▶ **PROBLEM TO WORK ON**
Copy each line of the listing below exactly and drop the images.

▶ **DATA BLOCK**
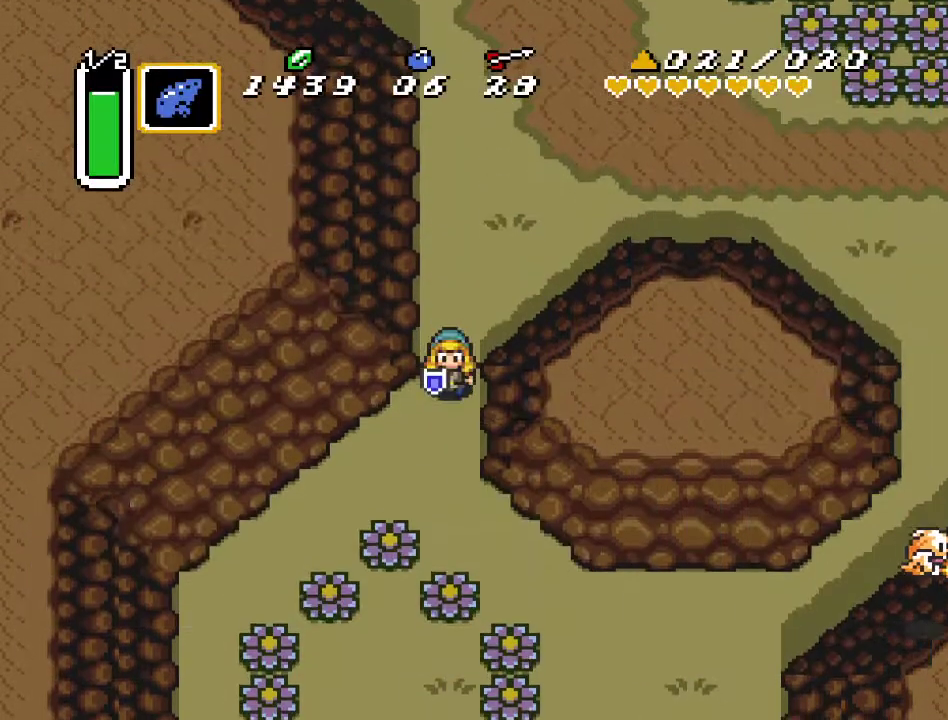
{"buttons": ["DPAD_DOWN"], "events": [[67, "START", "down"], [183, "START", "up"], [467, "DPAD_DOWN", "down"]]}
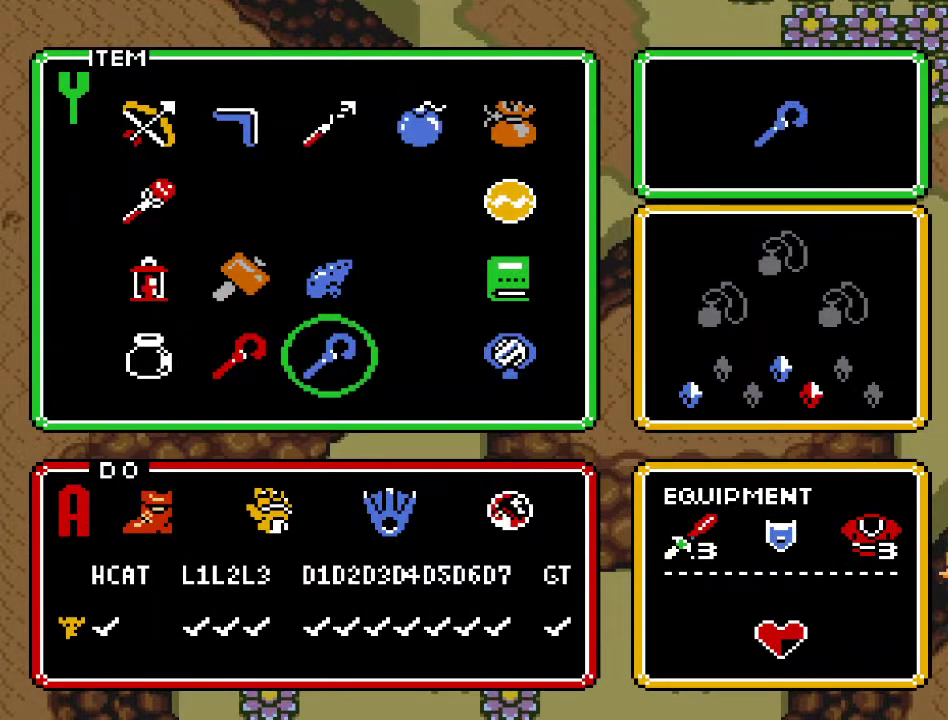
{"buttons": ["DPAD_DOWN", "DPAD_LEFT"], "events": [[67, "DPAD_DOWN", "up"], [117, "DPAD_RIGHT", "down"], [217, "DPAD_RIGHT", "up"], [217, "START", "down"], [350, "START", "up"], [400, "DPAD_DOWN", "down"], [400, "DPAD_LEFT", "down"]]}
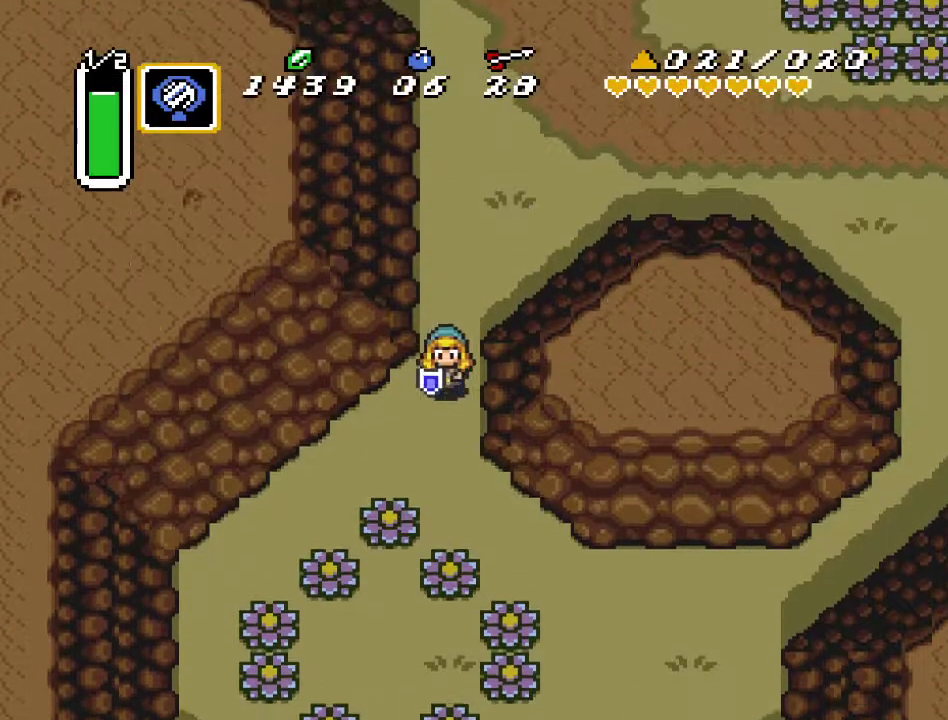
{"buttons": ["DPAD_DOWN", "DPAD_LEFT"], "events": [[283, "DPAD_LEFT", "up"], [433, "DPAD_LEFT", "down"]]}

▶ **ANSWER BOX**
{"buttons": ["DPAD_DOWN"], "events": [[67, "START", "down"], [183, "START", "up"], [467, "DPAD_DOWN", "down"]]}
{"buttons": ["DPAD_DOWN", "DPAD_LEFT"], "events": [[67, "DPAD_DOWN", "up"], [117, "DPAD_RIGHT", "down"], [217, "DPAD_RIGHT", "up"], [217, "START", "down"], [350, "START", "up"], [400, "DPAD_DOWN", "down"], [400, "DPAD_LEFT", "down"]]}
{"buttons": ["DPAD_DOWN", "DPAD_LEFT"], "events": [[283, "DPAD_LEFT", "up"], [433, "DPAD_LEFT", "down"]]}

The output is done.